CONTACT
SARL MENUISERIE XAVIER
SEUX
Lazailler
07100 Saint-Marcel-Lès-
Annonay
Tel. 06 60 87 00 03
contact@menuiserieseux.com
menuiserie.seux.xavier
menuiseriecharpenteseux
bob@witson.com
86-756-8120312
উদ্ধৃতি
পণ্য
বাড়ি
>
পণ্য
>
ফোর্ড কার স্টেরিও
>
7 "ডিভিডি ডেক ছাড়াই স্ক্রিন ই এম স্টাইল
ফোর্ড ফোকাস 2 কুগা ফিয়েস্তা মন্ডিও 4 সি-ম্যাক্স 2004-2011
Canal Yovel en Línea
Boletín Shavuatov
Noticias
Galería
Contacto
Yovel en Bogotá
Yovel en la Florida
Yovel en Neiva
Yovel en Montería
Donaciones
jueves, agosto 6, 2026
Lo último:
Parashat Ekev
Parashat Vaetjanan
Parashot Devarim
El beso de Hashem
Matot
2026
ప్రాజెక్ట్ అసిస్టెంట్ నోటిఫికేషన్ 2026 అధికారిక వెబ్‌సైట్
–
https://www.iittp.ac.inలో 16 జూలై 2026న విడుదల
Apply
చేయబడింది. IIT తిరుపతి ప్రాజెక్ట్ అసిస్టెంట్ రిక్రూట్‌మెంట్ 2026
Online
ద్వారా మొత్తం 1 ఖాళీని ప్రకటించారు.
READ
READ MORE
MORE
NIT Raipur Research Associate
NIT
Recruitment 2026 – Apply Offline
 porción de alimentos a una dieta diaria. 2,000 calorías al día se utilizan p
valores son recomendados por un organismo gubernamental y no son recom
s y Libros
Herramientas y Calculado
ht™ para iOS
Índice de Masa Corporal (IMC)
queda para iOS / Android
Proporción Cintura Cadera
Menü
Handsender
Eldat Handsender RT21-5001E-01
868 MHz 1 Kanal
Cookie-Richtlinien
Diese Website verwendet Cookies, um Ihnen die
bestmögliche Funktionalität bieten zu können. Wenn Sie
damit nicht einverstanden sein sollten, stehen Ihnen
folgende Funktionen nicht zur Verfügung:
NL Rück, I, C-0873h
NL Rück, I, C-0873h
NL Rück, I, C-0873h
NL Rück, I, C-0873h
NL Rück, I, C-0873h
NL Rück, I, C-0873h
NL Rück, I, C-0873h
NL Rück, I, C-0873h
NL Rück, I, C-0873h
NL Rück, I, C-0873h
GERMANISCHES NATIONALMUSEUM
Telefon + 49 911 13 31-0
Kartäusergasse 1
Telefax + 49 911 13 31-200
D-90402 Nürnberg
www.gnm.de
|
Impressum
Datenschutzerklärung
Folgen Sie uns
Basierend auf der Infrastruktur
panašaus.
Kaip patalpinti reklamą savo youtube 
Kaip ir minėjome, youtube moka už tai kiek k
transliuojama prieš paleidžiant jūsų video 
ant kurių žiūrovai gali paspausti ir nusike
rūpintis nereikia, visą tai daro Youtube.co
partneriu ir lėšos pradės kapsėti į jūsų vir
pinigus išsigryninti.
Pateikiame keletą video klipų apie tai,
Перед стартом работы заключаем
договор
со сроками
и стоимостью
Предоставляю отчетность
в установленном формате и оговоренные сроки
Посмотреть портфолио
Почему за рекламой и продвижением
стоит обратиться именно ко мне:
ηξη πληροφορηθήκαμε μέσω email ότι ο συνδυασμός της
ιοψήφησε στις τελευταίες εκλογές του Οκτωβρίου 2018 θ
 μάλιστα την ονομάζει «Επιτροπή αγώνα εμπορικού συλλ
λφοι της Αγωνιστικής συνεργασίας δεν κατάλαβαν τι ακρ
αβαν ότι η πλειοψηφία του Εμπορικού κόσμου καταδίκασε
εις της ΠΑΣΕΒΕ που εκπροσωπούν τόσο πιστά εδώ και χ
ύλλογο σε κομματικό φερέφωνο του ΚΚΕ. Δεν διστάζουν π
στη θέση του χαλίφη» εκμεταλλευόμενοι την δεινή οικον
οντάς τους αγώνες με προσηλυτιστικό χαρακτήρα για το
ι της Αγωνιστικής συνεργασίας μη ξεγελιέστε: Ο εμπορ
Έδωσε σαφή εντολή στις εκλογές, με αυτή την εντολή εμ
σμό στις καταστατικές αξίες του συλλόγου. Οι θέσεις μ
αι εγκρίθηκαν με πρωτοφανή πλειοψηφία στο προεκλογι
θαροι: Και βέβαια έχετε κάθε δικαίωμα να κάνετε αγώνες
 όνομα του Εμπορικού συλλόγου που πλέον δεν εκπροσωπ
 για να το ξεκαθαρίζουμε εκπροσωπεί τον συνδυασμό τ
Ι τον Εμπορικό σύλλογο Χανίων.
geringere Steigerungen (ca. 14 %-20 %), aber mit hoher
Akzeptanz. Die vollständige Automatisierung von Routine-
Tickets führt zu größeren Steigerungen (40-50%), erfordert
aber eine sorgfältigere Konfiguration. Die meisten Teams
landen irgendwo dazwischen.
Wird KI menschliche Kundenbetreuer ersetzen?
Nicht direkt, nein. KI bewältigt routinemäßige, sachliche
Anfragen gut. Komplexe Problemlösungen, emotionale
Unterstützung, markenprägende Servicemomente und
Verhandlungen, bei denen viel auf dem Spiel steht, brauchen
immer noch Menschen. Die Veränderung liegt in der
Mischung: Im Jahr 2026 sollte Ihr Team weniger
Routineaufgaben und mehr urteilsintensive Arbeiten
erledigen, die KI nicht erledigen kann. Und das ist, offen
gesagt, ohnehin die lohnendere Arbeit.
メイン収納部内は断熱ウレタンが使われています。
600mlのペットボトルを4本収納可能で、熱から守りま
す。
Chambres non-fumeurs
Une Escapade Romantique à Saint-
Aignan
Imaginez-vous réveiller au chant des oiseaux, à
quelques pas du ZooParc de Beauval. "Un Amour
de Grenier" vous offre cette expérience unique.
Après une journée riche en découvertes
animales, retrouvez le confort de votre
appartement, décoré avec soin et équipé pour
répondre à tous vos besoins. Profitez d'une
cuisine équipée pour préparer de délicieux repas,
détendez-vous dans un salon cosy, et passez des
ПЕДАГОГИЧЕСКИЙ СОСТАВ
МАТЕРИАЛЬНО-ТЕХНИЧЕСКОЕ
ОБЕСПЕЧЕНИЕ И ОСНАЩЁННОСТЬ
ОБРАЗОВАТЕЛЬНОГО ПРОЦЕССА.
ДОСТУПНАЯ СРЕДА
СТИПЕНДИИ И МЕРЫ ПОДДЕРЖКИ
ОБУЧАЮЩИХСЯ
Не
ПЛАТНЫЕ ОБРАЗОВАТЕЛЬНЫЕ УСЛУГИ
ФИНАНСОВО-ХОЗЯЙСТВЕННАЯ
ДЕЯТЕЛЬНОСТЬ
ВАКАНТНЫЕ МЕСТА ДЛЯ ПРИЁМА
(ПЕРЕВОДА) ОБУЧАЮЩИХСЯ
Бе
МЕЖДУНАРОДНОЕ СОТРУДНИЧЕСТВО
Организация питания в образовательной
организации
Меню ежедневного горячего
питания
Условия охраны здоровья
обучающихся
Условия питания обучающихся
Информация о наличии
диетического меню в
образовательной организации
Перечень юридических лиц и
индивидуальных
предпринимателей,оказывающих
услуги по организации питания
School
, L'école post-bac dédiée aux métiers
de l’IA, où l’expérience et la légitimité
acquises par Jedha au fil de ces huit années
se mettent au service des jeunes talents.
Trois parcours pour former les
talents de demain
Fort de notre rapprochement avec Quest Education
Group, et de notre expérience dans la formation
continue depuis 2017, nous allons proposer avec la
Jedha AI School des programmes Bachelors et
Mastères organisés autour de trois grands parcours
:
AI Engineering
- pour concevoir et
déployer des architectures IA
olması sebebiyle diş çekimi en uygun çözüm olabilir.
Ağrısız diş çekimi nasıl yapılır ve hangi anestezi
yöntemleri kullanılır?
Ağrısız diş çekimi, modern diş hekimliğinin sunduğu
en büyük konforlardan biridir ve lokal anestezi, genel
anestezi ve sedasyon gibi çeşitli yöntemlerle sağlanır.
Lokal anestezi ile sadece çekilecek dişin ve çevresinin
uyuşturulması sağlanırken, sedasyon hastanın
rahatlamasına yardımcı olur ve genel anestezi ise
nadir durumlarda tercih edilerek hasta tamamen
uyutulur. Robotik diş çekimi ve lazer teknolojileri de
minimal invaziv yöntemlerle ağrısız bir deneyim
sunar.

TASK ITEM =>
Reproduce every line above that contains the string "Steigerungen".

WORKED SOLUTION =>
geringere Steigerungen (ca. 14 %-20 %), aber mit hoher
Tickets führt zu größeren Steigerungen (40-50%), erfordert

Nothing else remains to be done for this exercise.